Work instruction ▸ Each line with the string "Comprehensive" is to be copied from the records below.

Excerpted data ▸
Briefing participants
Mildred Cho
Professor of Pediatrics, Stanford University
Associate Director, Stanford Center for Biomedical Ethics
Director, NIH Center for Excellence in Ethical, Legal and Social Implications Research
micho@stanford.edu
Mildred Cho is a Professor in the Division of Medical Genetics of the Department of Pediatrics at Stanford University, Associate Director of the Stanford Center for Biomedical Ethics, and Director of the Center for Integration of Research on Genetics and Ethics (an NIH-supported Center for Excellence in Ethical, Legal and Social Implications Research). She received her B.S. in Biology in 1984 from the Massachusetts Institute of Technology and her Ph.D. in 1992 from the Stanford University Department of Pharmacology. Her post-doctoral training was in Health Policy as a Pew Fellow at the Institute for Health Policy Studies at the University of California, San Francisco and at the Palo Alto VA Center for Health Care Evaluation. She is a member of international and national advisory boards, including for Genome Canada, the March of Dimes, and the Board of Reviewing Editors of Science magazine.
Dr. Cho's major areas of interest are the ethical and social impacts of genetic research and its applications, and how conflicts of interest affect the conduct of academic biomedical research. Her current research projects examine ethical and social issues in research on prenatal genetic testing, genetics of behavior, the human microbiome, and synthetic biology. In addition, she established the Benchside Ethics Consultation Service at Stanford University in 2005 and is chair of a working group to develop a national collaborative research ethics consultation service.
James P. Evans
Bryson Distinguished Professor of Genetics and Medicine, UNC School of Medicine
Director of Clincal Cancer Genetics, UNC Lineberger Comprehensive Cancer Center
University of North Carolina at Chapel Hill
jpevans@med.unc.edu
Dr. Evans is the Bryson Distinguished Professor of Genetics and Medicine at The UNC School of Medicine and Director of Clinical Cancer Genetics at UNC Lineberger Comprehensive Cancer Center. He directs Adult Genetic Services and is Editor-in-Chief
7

* * *

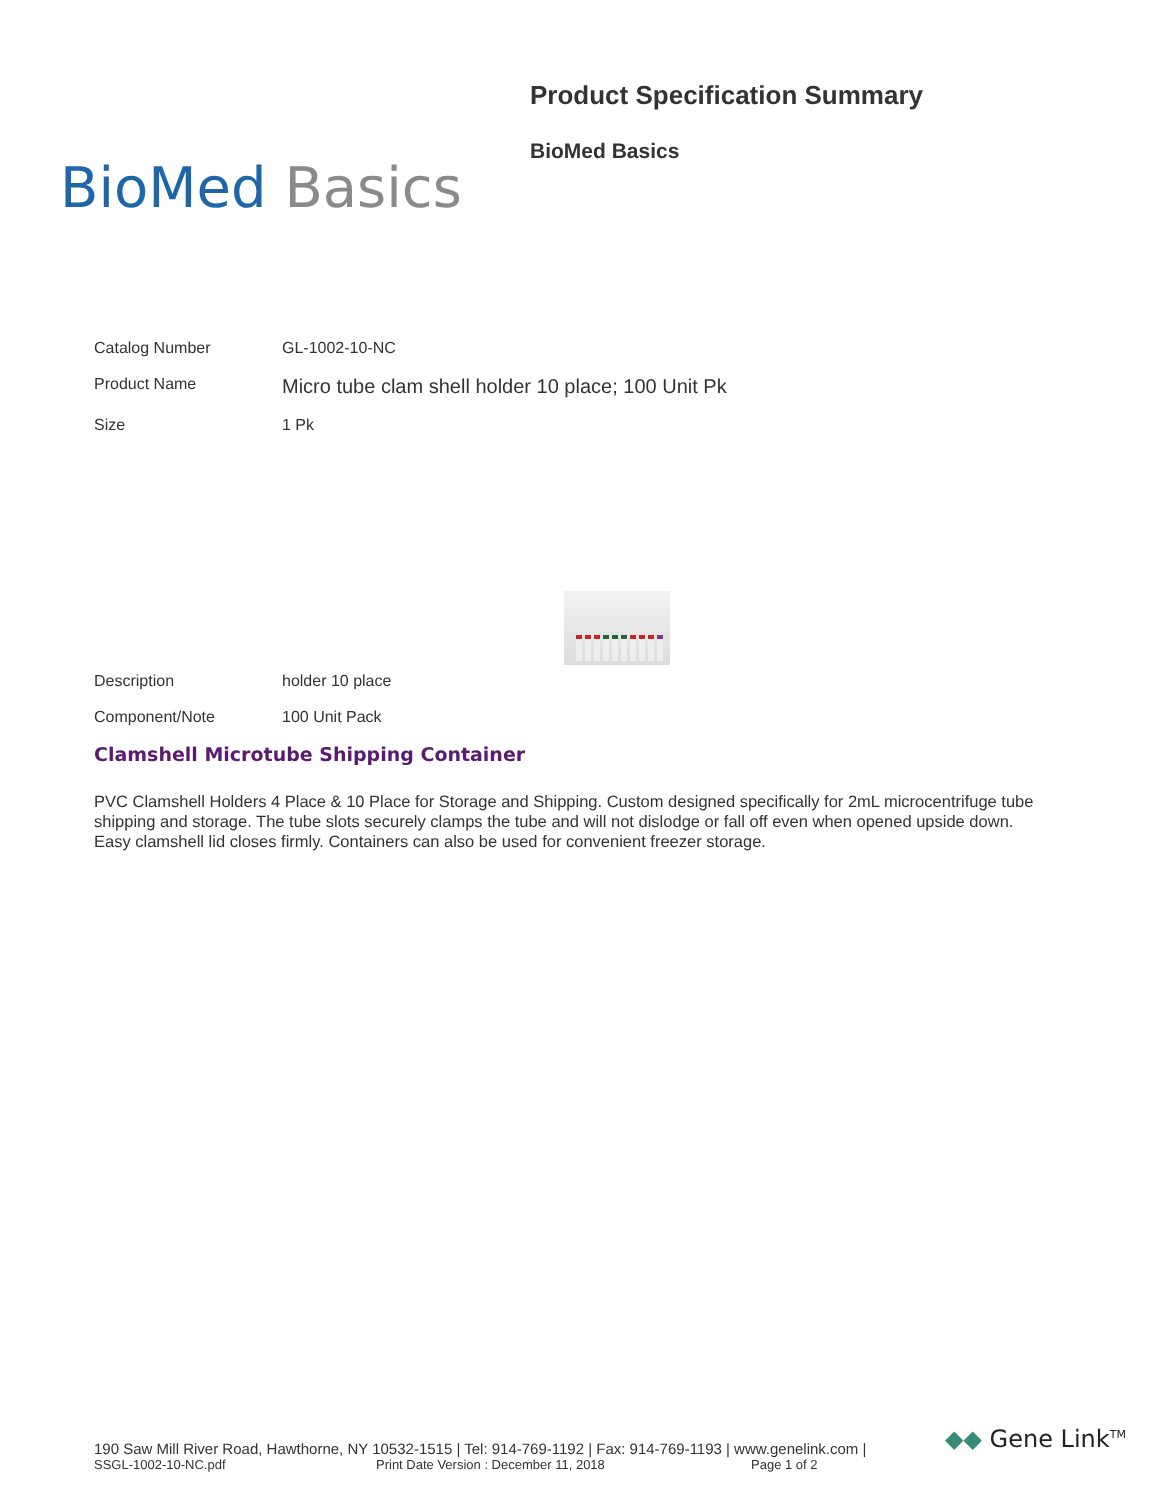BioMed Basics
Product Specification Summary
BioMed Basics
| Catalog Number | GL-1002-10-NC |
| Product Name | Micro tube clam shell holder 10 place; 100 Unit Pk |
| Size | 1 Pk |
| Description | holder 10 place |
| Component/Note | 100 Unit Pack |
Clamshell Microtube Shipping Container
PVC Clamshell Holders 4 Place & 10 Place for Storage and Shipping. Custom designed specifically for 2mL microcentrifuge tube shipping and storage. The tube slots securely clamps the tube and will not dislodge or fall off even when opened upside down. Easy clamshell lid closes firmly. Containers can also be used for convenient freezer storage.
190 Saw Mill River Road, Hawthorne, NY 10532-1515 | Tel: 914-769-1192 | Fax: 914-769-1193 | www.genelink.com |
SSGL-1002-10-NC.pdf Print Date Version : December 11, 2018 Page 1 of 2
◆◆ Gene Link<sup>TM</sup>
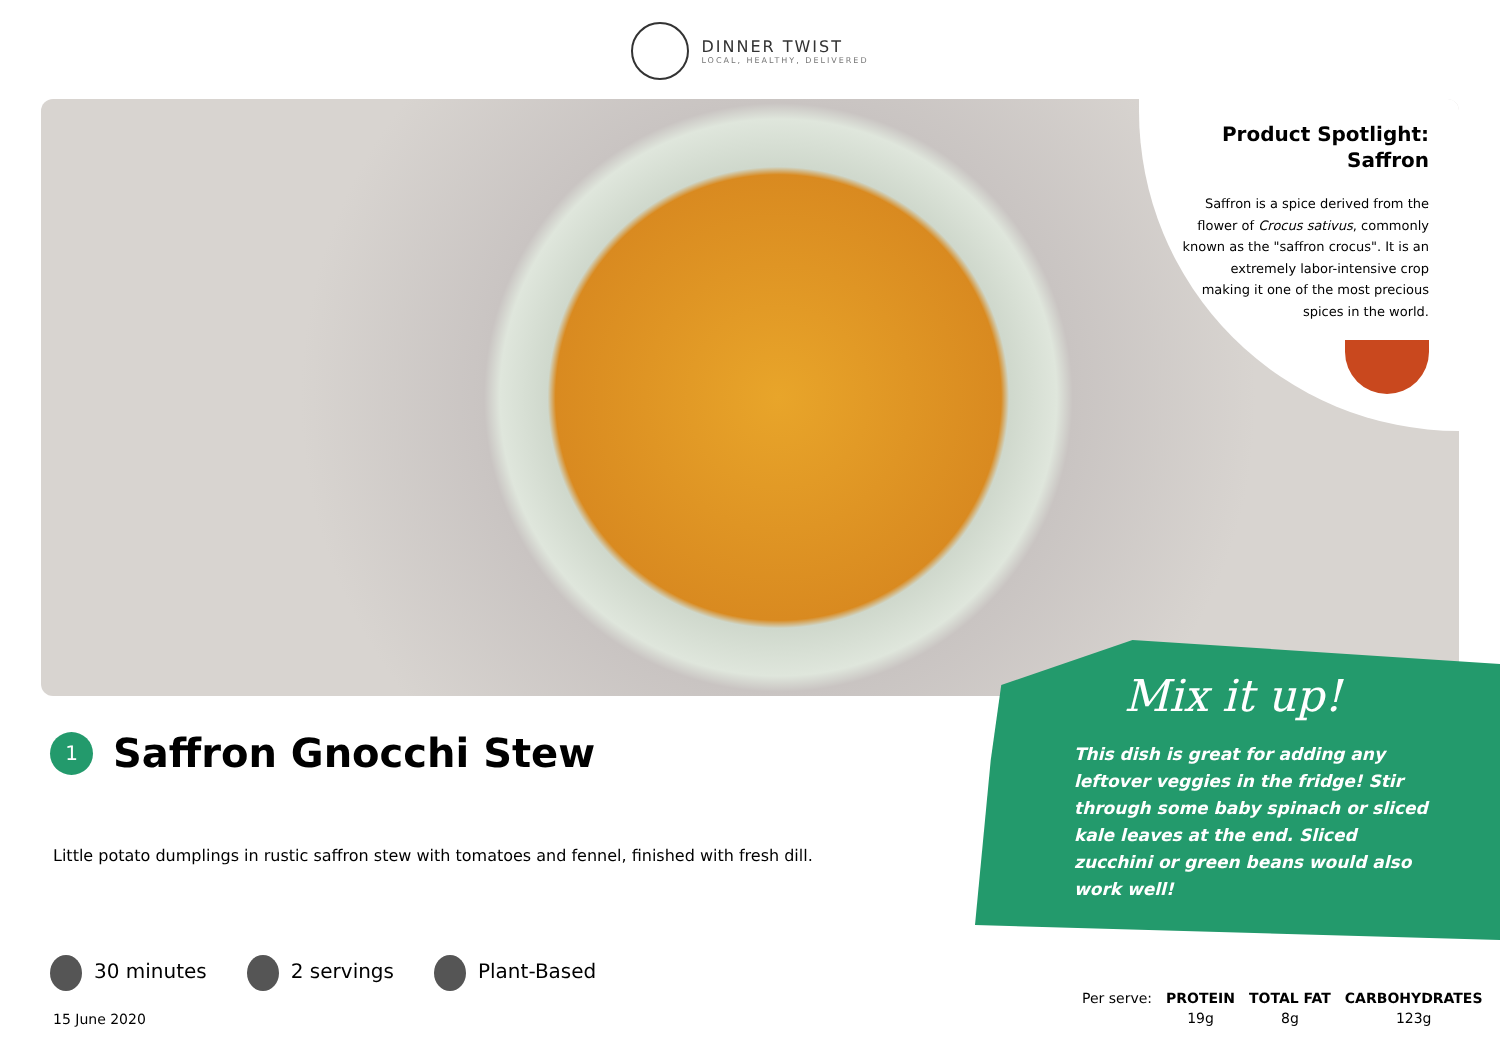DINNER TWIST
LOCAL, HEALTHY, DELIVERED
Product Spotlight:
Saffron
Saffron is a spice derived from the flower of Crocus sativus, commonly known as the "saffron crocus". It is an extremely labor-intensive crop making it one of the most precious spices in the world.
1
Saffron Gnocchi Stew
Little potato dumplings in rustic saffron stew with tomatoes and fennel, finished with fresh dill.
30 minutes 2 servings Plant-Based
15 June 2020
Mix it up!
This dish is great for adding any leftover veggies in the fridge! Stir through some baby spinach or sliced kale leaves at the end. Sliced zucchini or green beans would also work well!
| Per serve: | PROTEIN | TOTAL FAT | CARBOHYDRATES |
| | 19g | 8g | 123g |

Your solution ▸
Director of Clincal Cancer Genetics, UNC Lineberger Comprehensive Cancer Center
Dr. Evans is the Bryson Distinguished Professor of Genetics and Medicine at The UNC School of Medicine and Director of Clinical Cancer Genetics at UNC Lineberger Comprehensive Cancer Center. He directs Adult Genetic Services and is Editor-in-Chief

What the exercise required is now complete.